Keine ideologischen Geiseln
Paris. Die Krise, die den Pariser Literaturverlag Éditions Grasset & Fasquelle seit der Entlassung seines langjährigen und angesehenen Leiters Olivier Nora erschüttert, wirft ein Schlaglicht auf die Macht eines Manns in der französischen Verlags- und Medienbranche: die des Milliardärs Vincent Bolloré, der sein Medienimperium vollständig in den Dienst seiner reaktionären Ideologie stellt.
Am 14. April wurde Nora auf ausdrücklichen Wunsch von Bolloré, dem Mehrheitsaktionär der 2023 von ihm übernommenen Louis-Hachette-Gruppe, zu der der Verlag gehört, entlassen.

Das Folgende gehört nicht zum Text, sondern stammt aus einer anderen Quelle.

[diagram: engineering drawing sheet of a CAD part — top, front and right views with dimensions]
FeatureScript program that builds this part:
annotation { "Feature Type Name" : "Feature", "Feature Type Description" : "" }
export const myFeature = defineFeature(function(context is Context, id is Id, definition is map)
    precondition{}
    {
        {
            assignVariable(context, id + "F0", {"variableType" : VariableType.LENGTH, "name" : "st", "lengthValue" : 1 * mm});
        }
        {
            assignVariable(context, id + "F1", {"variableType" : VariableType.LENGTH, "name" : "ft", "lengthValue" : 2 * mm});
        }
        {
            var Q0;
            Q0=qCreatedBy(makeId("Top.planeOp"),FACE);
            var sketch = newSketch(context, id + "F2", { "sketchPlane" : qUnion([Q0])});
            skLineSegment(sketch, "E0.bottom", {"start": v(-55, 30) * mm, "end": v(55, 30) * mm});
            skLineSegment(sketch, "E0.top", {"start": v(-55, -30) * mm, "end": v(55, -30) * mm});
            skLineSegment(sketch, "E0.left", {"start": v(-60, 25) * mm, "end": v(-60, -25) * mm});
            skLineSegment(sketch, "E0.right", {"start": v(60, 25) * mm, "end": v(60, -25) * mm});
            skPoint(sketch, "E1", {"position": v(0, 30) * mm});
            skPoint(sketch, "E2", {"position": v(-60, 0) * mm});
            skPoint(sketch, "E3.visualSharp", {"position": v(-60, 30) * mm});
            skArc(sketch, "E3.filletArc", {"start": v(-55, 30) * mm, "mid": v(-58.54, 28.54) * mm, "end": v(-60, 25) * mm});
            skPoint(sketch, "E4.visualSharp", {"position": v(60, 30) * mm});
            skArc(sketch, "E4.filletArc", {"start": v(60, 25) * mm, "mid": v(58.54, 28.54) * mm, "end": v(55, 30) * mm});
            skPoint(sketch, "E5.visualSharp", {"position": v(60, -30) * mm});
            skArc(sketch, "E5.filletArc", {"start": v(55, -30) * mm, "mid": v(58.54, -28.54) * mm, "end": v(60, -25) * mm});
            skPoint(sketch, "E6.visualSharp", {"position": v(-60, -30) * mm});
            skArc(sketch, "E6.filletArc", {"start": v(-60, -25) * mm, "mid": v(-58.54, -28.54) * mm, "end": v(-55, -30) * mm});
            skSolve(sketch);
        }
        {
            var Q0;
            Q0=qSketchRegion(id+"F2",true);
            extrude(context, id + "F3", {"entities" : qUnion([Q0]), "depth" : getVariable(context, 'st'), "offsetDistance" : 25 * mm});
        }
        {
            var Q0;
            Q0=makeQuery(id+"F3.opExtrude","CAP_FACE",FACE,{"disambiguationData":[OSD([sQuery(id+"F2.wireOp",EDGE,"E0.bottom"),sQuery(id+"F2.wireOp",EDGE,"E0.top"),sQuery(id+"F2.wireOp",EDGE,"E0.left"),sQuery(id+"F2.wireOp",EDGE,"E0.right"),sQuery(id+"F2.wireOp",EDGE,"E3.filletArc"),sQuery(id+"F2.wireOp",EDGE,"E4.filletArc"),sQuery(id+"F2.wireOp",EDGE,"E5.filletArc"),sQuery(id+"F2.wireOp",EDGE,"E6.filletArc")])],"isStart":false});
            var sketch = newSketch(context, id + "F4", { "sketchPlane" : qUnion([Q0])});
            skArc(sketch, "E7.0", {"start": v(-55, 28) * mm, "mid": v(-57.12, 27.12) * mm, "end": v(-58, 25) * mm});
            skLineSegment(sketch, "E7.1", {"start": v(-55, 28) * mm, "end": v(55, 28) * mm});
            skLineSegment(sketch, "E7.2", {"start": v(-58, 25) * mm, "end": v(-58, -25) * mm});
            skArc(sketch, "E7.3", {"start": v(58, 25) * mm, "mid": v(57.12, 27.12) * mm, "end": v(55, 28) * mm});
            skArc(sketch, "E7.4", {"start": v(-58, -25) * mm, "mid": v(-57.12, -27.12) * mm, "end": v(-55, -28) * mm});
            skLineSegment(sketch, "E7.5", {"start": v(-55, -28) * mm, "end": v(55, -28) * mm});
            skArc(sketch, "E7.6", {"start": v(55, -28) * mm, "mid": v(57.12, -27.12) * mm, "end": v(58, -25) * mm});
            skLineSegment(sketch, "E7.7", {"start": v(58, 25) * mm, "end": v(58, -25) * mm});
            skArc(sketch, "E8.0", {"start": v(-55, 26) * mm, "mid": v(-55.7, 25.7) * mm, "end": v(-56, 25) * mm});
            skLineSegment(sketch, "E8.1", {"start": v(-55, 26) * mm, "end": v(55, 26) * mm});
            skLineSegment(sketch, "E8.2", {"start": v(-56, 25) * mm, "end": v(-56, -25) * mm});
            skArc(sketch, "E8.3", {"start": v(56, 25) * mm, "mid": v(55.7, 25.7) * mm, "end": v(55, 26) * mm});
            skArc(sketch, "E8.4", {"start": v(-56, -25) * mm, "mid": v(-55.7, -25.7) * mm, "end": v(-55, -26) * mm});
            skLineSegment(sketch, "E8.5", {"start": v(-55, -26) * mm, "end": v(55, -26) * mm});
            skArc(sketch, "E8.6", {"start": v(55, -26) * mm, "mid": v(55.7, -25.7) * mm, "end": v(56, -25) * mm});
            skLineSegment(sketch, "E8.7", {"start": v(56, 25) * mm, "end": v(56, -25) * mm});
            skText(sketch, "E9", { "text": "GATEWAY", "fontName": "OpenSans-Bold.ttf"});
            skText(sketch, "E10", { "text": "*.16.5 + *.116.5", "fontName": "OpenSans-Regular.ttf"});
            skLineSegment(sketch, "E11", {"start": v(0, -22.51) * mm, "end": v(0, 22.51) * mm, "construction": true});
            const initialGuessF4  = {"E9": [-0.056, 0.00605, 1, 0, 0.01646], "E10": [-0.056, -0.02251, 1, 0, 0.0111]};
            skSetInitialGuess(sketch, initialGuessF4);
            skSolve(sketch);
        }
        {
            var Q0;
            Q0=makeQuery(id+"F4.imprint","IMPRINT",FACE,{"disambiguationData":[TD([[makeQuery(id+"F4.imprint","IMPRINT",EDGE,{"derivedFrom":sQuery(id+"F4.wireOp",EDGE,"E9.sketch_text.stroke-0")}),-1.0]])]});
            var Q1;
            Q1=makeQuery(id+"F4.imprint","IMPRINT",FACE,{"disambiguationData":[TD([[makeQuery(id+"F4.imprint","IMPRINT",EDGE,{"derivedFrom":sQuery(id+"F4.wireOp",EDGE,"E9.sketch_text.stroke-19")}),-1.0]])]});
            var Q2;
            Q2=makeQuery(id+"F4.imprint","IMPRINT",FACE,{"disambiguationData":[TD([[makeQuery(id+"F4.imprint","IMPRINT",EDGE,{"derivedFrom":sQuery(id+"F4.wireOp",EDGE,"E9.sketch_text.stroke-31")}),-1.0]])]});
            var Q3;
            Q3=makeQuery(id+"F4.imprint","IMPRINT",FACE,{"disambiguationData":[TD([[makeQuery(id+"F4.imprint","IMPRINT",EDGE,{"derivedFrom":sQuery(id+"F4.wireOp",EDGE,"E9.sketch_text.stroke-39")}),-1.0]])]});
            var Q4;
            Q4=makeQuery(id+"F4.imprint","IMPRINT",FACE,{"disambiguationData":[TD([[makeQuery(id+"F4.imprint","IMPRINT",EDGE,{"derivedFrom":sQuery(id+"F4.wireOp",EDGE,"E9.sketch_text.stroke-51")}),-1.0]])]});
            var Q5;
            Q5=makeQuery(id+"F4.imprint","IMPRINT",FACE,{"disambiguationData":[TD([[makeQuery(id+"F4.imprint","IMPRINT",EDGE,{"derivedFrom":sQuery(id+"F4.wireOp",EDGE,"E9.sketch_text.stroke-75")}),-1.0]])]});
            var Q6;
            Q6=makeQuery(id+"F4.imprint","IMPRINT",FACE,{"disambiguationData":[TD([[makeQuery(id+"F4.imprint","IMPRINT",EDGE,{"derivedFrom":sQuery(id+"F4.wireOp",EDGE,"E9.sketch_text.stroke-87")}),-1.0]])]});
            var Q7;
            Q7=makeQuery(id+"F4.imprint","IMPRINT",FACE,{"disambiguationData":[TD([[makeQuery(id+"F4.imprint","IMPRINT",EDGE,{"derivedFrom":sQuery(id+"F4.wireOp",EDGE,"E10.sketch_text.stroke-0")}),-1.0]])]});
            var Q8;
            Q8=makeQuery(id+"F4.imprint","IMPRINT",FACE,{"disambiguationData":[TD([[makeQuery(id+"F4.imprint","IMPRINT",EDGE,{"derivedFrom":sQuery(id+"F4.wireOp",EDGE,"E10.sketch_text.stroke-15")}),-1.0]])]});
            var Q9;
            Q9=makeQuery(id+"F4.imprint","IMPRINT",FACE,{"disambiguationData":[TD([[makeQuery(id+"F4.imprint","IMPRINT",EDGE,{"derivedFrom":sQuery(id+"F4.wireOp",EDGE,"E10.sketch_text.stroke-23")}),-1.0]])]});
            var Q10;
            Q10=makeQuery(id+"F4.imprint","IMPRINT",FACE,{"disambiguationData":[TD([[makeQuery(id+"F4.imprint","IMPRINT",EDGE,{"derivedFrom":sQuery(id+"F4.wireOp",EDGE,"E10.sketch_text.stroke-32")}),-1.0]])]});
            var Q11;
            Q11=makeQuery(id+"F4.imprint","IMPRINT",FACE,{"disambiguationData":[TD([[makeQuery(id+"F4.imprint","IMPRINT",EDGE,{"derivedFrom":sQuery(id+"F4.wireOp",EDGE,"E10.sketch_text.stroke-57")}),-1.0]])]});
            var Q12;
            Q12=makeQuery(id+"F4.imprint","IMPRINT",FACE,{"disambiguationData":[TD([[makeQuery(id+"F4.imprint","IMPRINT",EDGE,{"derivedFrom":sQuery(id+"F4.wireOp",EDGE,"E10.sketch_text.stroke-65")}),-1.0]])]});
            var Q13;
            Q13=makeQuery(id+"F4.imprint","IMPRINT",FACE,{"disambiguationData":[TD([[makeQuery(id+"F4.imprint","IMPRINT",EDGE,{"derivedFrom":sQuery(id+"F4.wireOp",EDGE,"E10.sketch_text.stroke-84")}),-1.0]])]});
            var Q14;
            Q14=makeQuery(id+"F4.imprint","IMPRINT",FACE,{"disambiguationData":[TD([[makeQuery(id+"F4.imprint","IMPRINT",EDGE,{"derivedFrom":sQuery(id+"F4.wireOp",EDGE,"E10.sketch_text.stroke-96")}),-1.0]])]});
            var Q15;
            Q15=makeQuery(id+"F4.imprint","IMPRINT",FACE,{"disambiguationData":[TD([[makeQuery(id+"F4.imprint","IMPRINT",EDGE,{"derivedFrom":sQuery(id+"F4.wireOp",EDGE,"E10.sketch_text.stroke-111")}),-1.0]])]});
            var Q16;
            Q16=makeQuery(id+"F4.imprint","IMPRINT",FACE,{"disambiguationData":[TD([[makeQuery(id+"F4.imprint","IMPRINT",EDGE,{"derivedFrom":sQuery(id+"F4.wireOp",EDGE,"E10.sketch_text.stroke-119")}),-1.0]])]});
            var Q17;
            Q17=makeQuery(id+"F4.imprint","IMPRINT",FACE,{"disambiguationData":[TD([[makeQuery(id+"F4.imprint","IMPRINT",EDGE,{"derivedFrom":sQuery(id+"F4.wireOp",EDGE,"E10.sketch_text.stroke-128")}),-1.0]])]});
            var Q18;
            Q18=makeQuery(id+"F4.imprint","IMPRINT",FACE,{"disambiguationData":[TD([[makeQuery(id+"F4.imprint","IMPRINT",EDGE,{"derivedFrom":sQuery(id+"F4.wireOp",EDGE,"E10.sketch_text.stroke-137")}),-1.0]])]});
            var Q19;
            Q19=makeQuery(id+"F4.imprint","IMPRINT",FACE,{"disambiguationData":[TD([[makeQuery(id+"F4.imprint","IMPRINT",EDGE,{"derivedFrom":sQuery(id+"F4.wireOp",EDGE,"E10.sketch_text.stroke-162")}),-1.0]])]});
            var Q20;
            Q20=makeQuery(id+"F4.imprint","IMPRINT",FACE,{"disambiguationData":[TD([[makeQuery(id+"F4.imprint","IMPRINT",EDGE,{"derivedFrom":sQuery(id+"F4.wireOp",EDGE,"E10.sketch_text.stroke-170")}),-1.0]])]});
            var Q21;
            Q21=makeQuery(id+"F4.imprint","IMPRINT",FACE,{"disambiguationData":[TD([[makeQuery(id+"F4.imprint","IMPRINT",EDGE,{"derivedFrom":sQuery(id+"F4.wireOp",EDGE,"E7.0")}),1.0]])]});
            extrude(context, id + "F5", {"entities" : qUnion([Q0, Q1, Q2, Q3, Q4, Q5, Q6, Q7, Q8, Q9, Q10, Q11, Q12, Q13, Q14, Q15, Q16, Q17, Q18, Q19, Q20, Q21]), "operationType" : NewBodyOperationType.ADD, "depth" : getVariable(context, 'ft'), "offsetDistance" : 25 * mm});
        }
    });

Die genauen Gründe dafür sind unklar. Den Ausschlag dürfte Noras Weigerung gegeben haben, der Bitte Bollorés nachzukommen, ein Buch des rechtskatholischen Autors Nicolas Diat – der in der Leitung des ebenfalls zur Hachette-Gruppe gehörenden Fayard-Verlags tätig ist – in den Verlagskatalog von Grasset aufzunehmen. Diat bringt bei Fayard Bücher von rechtsextremen Politikern wie Philippe de Villiers (Reconquête) und Jordan Bardella (Rassemblement national) heraus und hat zusammen mit Robert Kardinal Sarah, der zum erzkonservativen Lager in der römischen Kurie zählt, mehrere Bücher verfasst.
Die Nachfolge von Nora soll nun Jean-Christophe Thiery übernehmen, der Geschäftsführer von Hachette und ein langjähriger Vertrauter Bollorés.
Vincent Bollorés Medienkonzern verfügt über alle notwendigen Strukturen, um mit großer Reichweite für Bücher von rechtsextremen Autoren zu werben.